My colleagues from the Middle East have also become more cautious when I am with them. My colleague Zafrir, for example, no longer wants to take me to Jerusalem. The people there think I’m a Jew, which potentially puts me in as much danger as the other Jews. According to my Turkish friend Iskender, I have a face that you can’t put nationality on. When I walk down the street in Israel or order something in a restaurant, they speak to me in Jewish. In Iran in Persian, in Turkey in Turkish, and in Egypt in Arabic.

Beautiful Reina

Because I travel a lot, I have been to many places where a terrorist attacks took place. The airport in Brussels where I am a child at home, the airport in Turkey where I stood at least a hundred times at the place where the bombs exploded, the Egyptian Copt Church, and the nightclub Reina, where all hell broke loose in New Year’s Eve.

I often went to Reina and have very good memories of it. It is not a decadent place at all, but a beautiful place where you can eat something tasty at your leisure with a view of the Bosphorus. My colleagues and I celebrated our successes there every Thursday evening or tried to ease our grief over failed negotiations.

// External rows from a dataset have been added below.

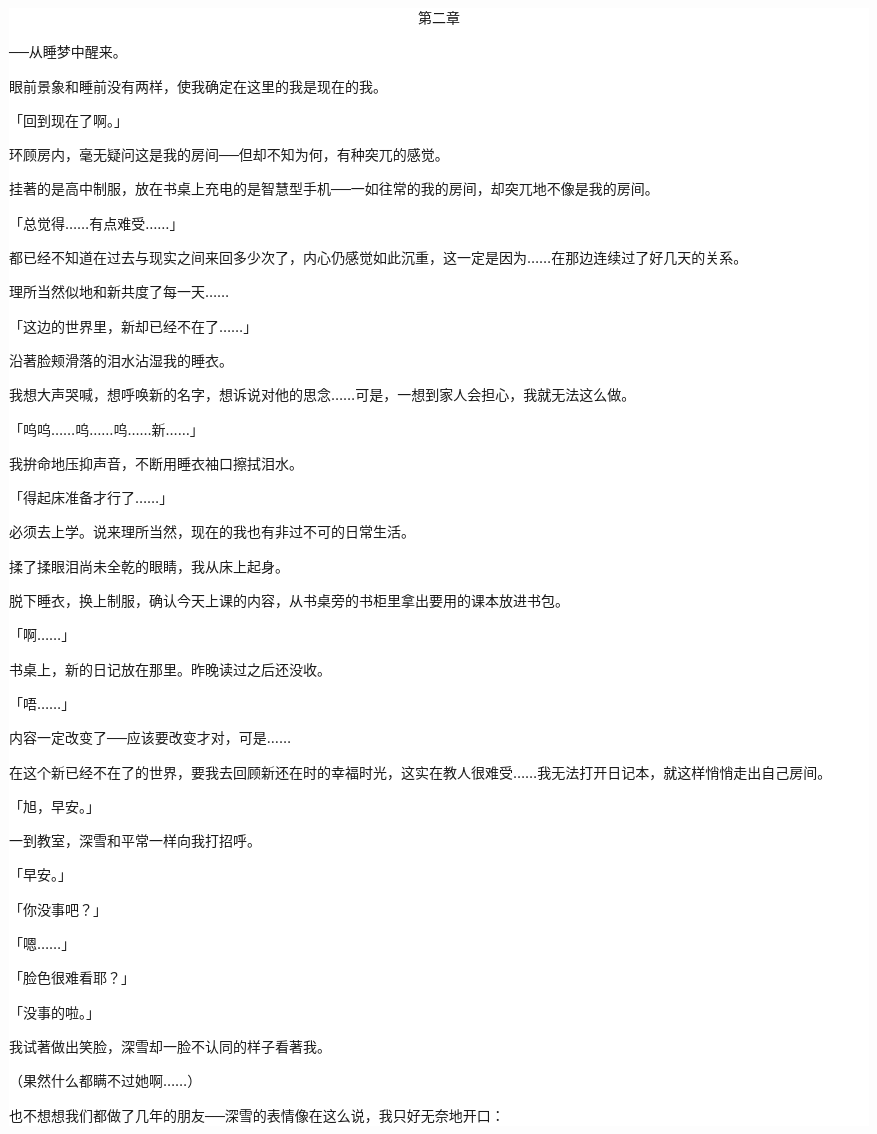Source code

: <p align="center">第二章</p>

──从睡梦中醒来。

眼前景象和睡前没有两样，使我确定在这里的我是现在的我。

「回到现在了啊。」

环顾房内，毫无疑问这是我的房间──但却不知为何，有种突兀的感觉。

挂著的是高中制服，放在书桌上充电的是智慧型手机──一如往常的我的房间，却突兀地不像是我的房间。

「总觉得……有点难受……」

都已经不知道在过去与现实之间来回多少次了，内心仍感觉如此沉重，这一定是因为……在那边连续过了好几天的关系。

理所当然似地和新共度了每一天……

「这边的世界里，新却已经不在了……」

沿著脸颊滑落的泪水沾湿我的睡衣。

我想大声哭喊，想呼唤新的名字，想诉说对他的思念……可是，一想到家人会担心，我就无法这么做。

「呜呜……呜……呜……新……」

我拚命地压抑声音，不断用睡衣袖口擦拭泪水。

「得起床准备才行了……」

必须去上学。说来理所当然，现在的我也有非过不可的日常生活。

揉了揉眼泪尚未全乾的眼睛，我从床上起身。

脱下睡衣，换上制服，确认今天上课的内容，从书桌旁的书柜里拿出要用的课本放进书包。

「啊……」

书桌上，新的日记放在那里。昨晚读过之后还没收。

「唔……」

内容一定改变了──应该要改变才对，可是……

在这个新已经不在了的世界，要我去回顾新还在时的幸福时光，这实在教人很难受……我无法打开日记本，就这样悄悄走出自己房间。

「旭，早安。」

一到教室，深雪和平常一样向我打招呼。

「早安。」

「你没事吧？」

「嗯……」

「脸色很难看耶？」

「没事的啦。」

我试著做出笑脸，深雪却一脸不认同的样子看著我。

（果然什么都瞒不过她啊……）

也不想想我们都做了几年的朋友──深雪的表情像在这么说，我只好无奈地开口：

A Turkish business manager showed me police photos from just after the attack in Reina. Slaughtered youngsters who were nicely dressed and lay under the tables I have eaten so often. That was heartbreaking. He really wanted me to look at those pictures and told me, “This is what we have to learn to live with.”

To conclude, I want to give an anecdote. When I work in my office in Brussels, I regularly take the metro that passes by Maelbeek. The irony is that I wasn’t on it that day, because I… was on a business trip. So you see.